In dieser Zeit der Lockdowns war es auch für die Mitarbeitenden bei Corporación Vínculos eine Herausforderung, den Frauen beistehen zu können, berichtet Projektreferentin Verena Rassmann. „Es wurde versucht, die Frauen online und über WhatsApp-Gruppen zu begleiten. So bekamen sie zum Beispiel Anleitungen für Entspannungsübungen oder Spielideen für Kinder“, sagt sie. Was nicht immer einfach war in der Umsetzung. Teils, weil der Zugang zu Internet nicht selbstverständlich ist, teils, weil die Frauen zuhause oft auch keinen Raum hatten, um sich zurückzuziehen und auszutauschen mit der Gruppe.
Besonders schwierig gestaltete es sich mit Frauen im ländlichen Raum, so Mariana Sáenz Uribe, Direktorin der Corporación Vínculos. „Sie haben in den zersiedelten Gebieten nur schwer Zugang zu Internetverbindung. Außerdem war es in einigen Fällen für die Frauen schwierig, ein funktionierendes Mobiltelefon zu haben.“ Dennoch gelang es, zwischen Mai 2020 und April 2021 insgesamt 42 Frauen individuell zu begleiten.

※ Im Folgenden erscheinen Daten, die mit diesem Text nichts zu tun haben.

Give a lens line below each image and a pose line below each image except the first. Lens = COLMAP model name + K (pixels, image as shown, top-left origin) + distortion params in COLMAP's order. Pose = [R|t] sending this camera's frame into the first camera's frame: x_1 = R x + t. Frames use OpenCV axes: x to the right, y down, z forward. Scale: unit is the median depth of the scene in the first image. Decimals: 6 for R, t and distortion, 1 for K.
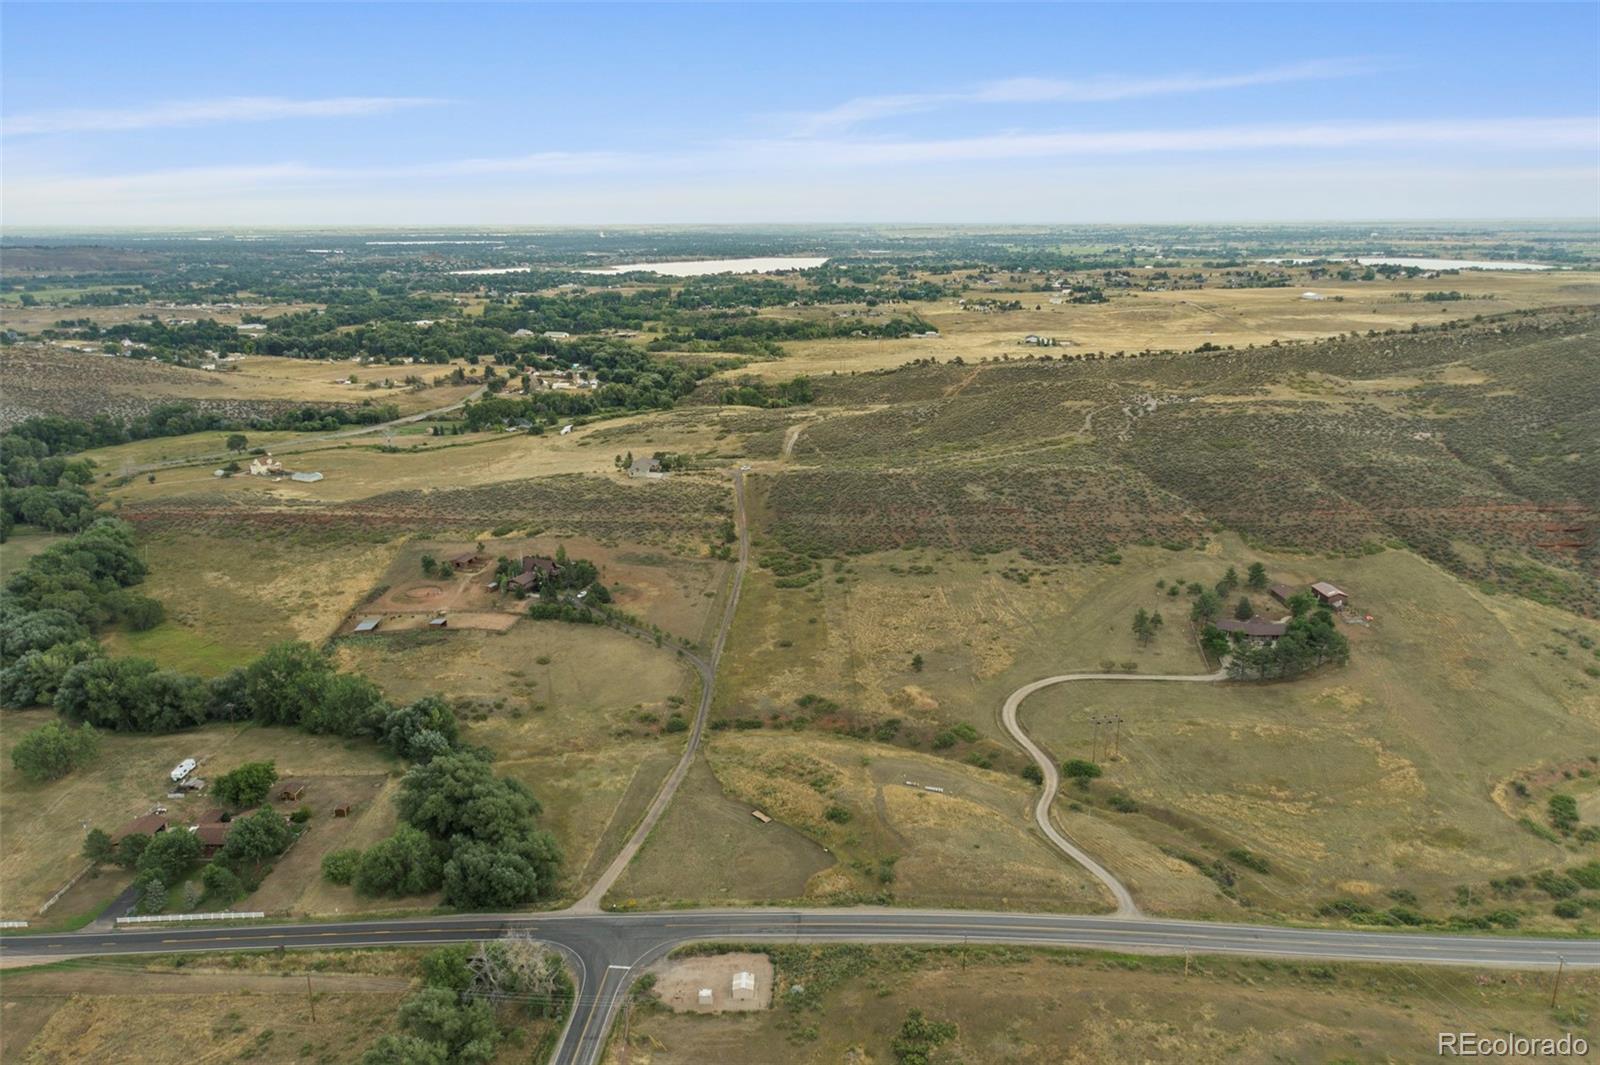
lens RADIAL K [[1099.2, 0, 803.7], [0, 1099.2, 535.0], [0, 0, 1]] dist [-0.006467, 0.019711]
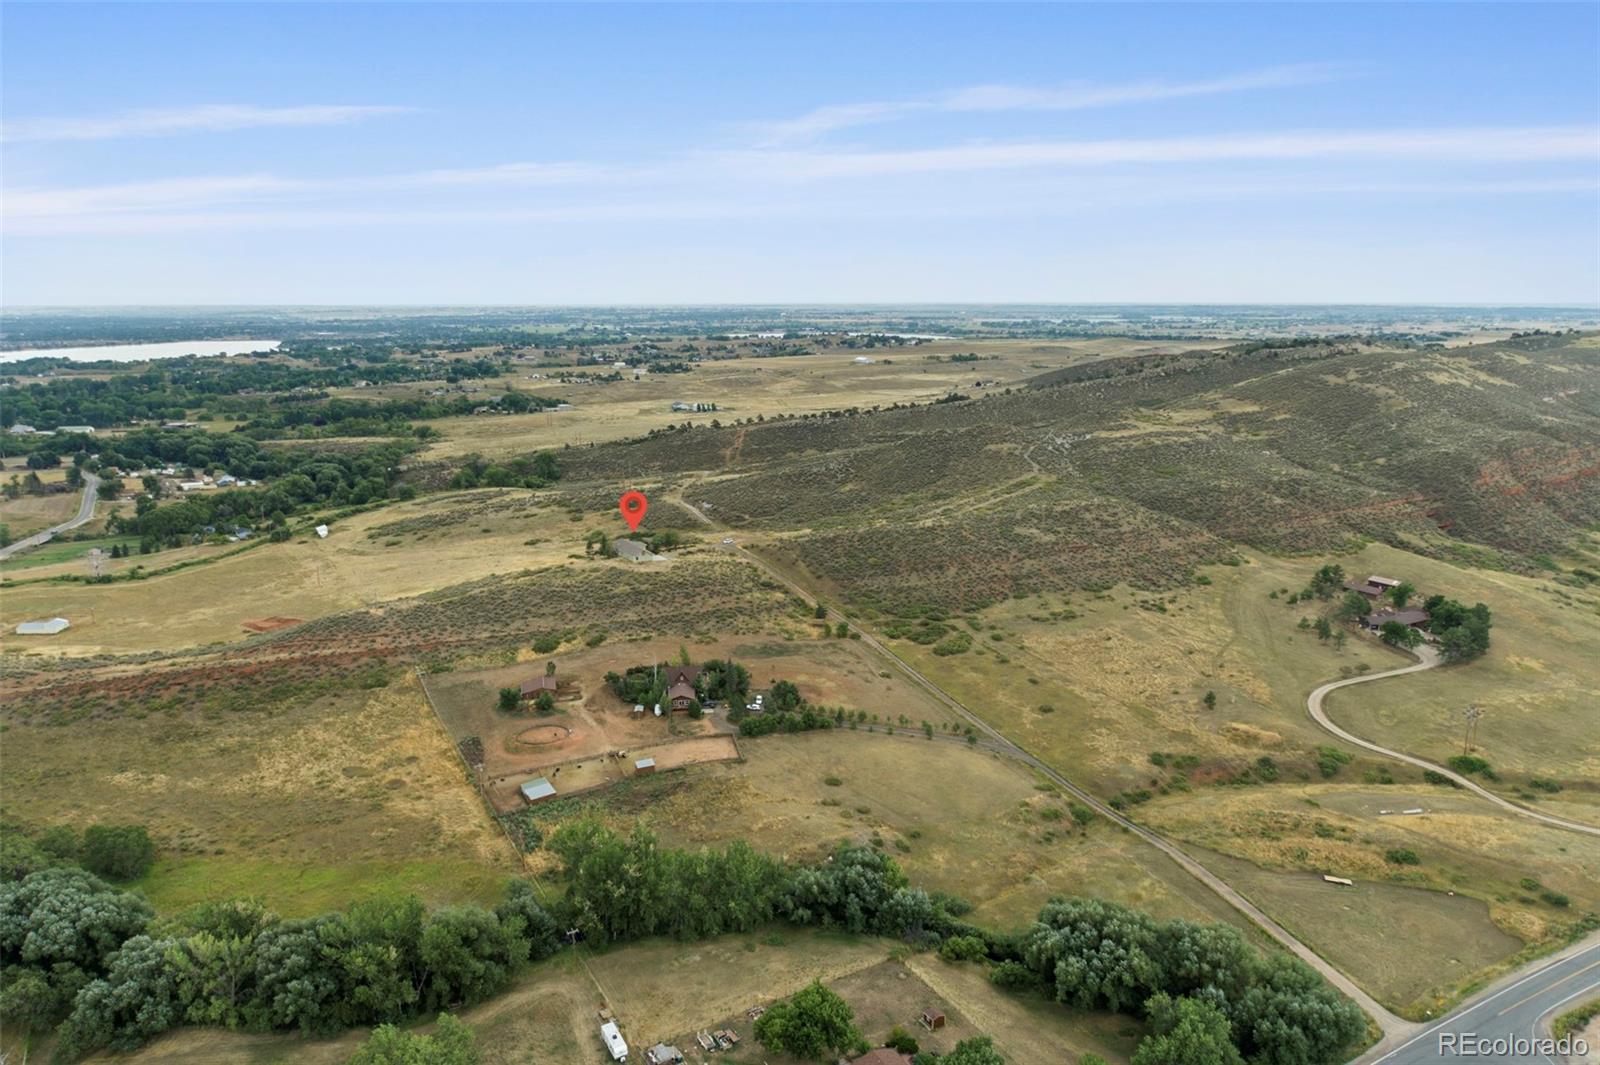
lens RADIAL K [[1099.2, 0, 803.7], [0, 1099.2, 535.0], [0, 0, 1]] dist [-0.006467, 0.019711]
pose [[0.874276, -0.099054, 0.475215, -0.253970], [0.132667, 0.990446, -0.037623, -0.014695], [-0.466949, 0.095939, 0.879065, 0.119828]]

© Renate Stockinger. Der Artikel wurde dem Familienfasttagsmagazin 3/2021 entnommen und leicht gekürzt.
Corporación Vínculos leistet durch therapeutische Maßnahmen und psychosoziale Begleitung einen Beitrag zur emotionalen Stabilisierung sowie zur Heilung der psychischen Wunden von Frauen und Mädchen, die Opfer von sexueller Gewalt wurden. Auf anwaltschaftlicher Ebene setzt sich die Organisation dafür ein, dass staatliche Institutionen, die für die Einhaltung der Rechte von Frauen und Mädchen verantwortlich sind, ihre Verpflichtung wahrnehmen.